Parallel Programming Concepts

1.1 Goals
  1. Reduce Wall Clock Time 
    Wallclocks
     

    In the just-stated goal, you'll notice that it isn't simply time that's being reduced, but wall-clock time; other kinds of "time" could have been emphasized, for example CPU time, which is a count of the exact number of CPU cycles spent working on your job, but wall-clock is considered to be the most significant because it's what you-the-researcher want to spend as little of as possible waiting for the solution: your own time. What is considered to be "acceptable" differs with the situation, and involves characteristics of the user, the particular code being run, and the system it's being run on. But in all cases, it is safe to assume that the user is generally going to be more pleased the faster a solution is produced.

    It should be pointed out that reducing the wall-clock time to solution is only one of many possible goals that might be of interest; some others might be:

  2. Cheapest Possible Solution Strategy 
    Cheaper
     

    Running programs costs money; different ways of achieving the same solution could have significantly different costs.
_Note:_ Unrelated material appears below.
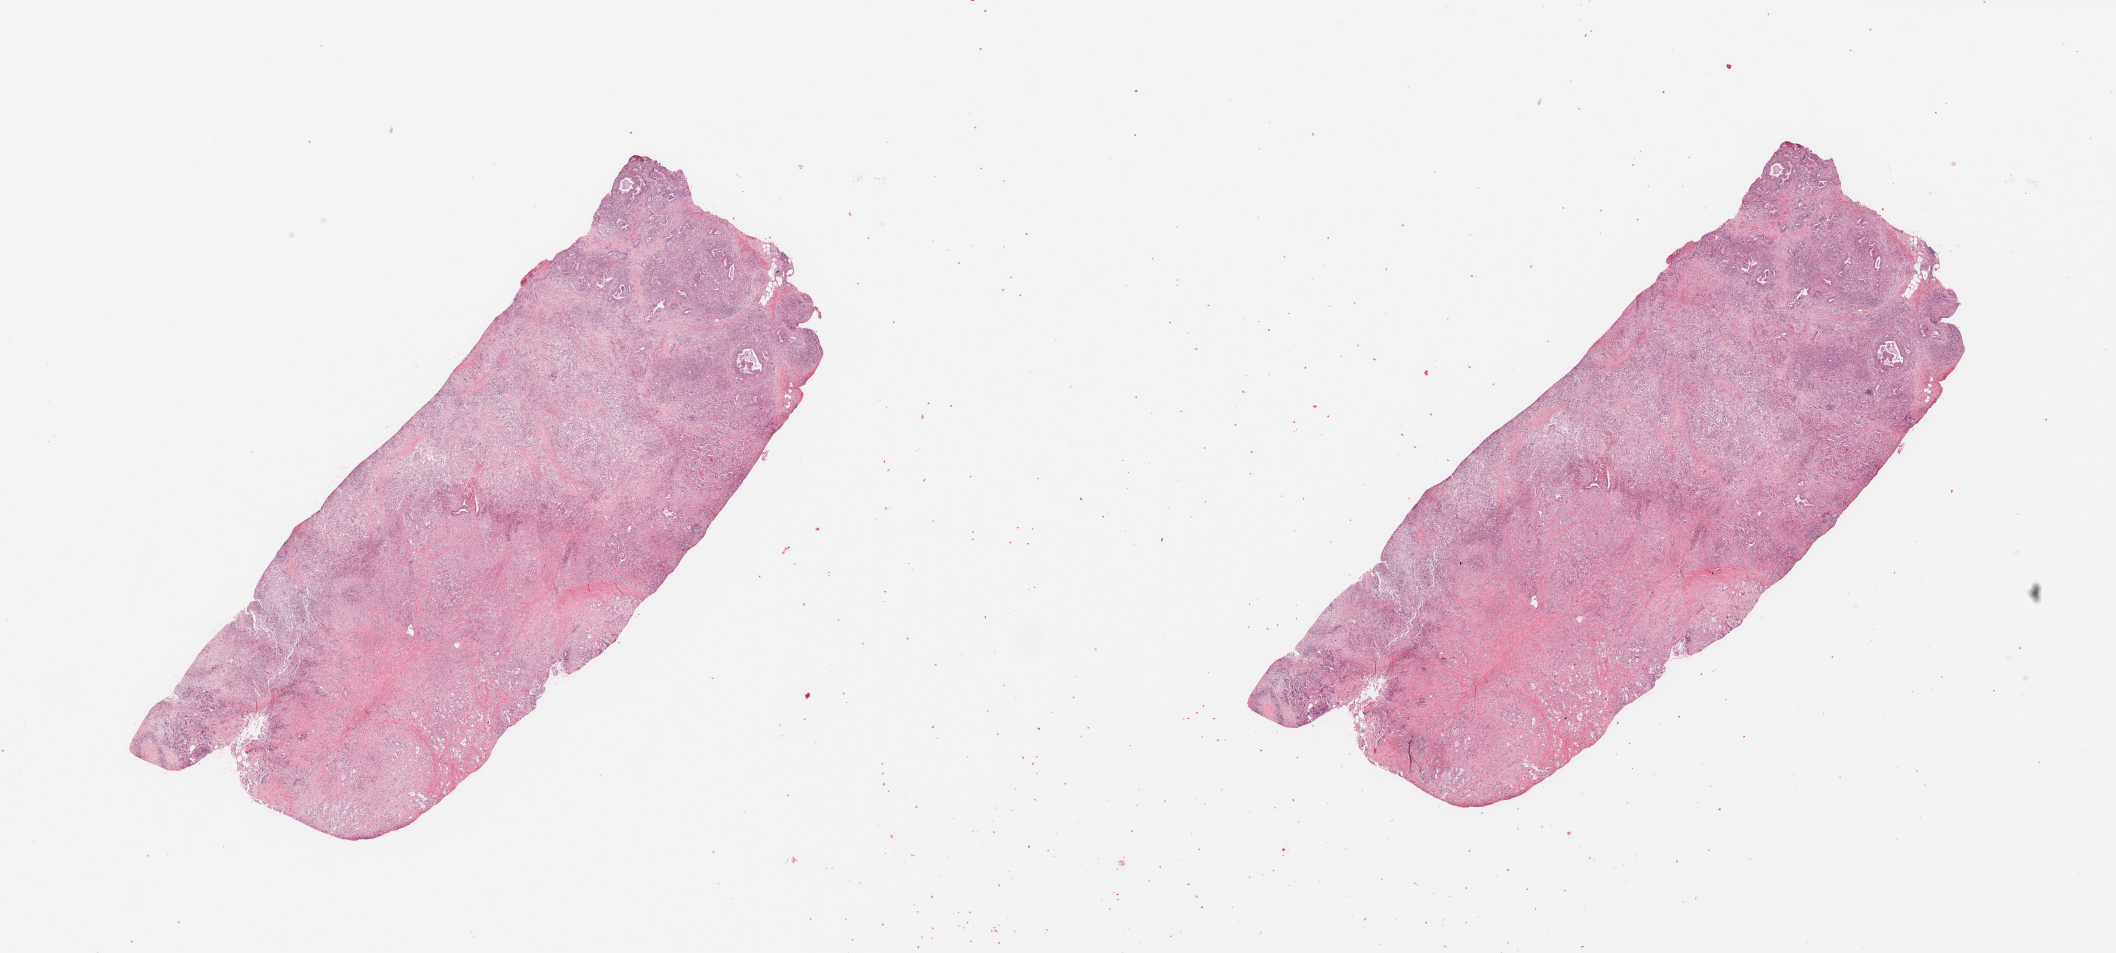
Whole-slide histology image, H&E — whole scanned area (about 33.5 x 15.1 mm, from a 20x scan) shown as a low-resolution overview, tumour tissue sample, pancreas. 84-year-old male patient.
Patient diagnosis (cohort enrolment): ductal adenocarcinoma (pancreas). Primary tumour site (as recorded): head.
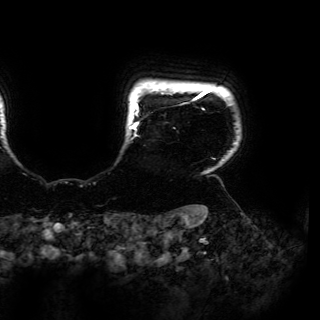
Breast MRI (dynamic contrast-enhanced), one axial slice. Position 148 of 150 along the scan axis. Cropped to one breast. Dynamic contrast-enhanced series, time point 2 of 6 at this slice position (early post-contrast). 3 T. TE 4.2 ms, TR 7.9 ms. 1.2 mm slice thickness. 320 × 320 image matrix, field of view 287 × 287 mm. Female patient.
Outlined on this slice (semi-automatically segmented with operator editing):
- enhancing-tissue mask used for the functional tumour volume (all voxels passing the contrast-enhancement thresholds inside the analysis volume; usually the tumour): bounding box <129,88,216,160> (left, top, right, bottom; pixels)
If you're in a fiscally tight situation, you may have no reasonable recourse to a parallel strategy if it costs more than your budget allows. At the same time, you may find that running your program in parallel across a large number of workstation-type computers could cost considerably less than submitting it to a large, mainframe-style mega-beast.

  3. Local versus Non-Local Resources 
    Resources
     

    "Locality," here, usually refers to either "geographical locality" or "political locality." The former is just another way of saying that you want all of your processes to be "close" to one another in terms of communications; the latter indicates that you only want to use resources that are administratively open to you. Both can have a bearing on "cost;" e.g., the more communications latency incurred by your application, the longer it will run, and the more you might be charged, while use of resources "owned" by other organizations may also carry charges.

  4. Memory Constraints 
    MemoryConstraints
     

    As researchers become increasingly computationally sophisticated, the complexity of the problems they tackle increases proportionally (some would say superlinearly, that researchers are forever trying to bite off more than their computers can chew). One of the first resources to get exhausted is local memory -- especially for Grand Challenge level projects, the amount of memory available to a single system is rarely going to be sufficient to the computational and data-storage needs encountered during application runs.

    This situation is greatly alleviated by having access to the aggregate memory made available by distributed computing environments: working storage (main memory) requirements can be spread around the various processors engaged in the cooperative computation, and long-term storage (tape and disk) can be accommodated at different locations (indeed, data security can be enhanced by arranging for multiple copies to be maintained at distinct locations in the distributed environment).

You can probably think of others; basically, any limited resource can be considered as the object of optimization, if it is deemed to be the most important quantity to conserve. In most cases involving large-scale computation, however, user time, as measured by the clock on the wall, is considered to be the single most valuable resource to be conserved.